■ EXERCISE: Every line in the records below with the string "para" needs to be copied out.

====== DATA FOR THIS TASK

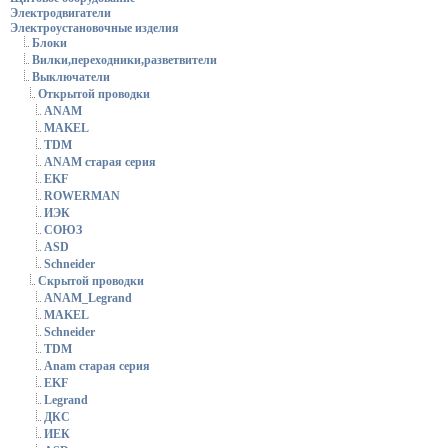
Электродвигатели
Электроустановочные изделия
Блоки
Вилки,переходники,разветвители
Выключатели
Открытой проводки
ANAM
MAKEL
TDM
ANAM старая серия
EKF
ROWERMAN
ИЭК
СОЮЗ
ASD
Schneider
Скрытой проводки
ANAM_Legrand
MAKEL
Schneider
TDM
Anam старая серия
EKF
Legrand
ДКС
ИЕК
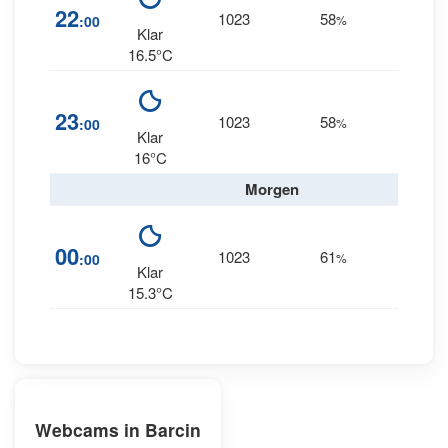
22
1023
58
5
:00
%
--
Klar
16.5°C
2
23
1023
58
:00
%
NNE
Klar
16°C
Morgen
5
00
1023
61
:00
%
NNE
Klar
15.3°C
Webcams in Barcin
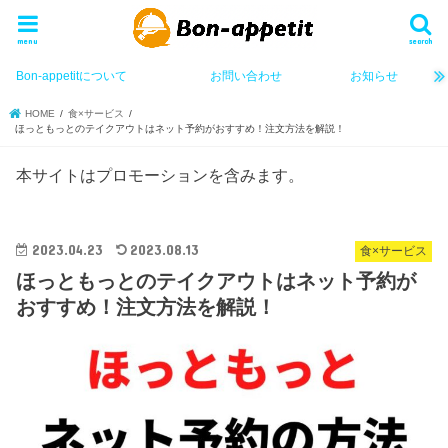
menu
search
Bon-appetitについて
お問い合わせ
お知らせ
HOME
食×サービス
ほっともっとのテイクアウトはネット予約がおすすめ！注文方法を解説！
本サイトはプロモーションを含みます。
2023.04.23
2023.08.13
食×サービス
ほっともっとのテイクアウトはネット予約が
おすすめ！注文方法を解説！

============
====== DATA FOR THIS TASK

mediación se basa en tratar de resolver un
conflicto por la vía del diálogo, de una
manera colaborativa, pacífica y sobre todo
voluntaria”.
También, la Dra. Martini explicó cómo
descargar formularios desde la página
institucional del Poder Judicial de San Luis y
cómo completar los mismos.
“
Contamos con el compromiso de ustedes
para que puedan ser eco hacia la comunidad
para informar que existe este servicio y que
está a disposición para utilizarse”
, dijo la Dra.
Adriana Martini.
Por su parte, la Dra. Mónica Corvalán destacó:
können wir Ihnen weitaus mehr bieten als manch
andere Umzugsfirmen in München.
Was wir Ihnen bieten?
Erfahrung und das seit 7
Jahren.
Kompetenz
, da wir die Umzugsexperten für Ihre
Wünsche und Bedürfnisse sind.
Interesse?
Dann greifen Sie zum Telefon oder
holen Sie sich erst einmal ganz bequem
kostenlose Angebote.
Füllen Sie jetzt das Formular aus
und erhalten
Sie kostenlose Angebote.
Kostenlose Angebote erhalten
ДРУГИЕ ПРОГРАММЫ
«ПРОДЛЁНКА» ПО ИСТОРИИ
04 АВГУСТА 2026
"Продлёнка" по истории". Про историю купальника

============

■ ANSWER AREA:
para que puedan ser eco hacia la comunidad
para informar que existe este servicio y que
está a disposición para utilizarse”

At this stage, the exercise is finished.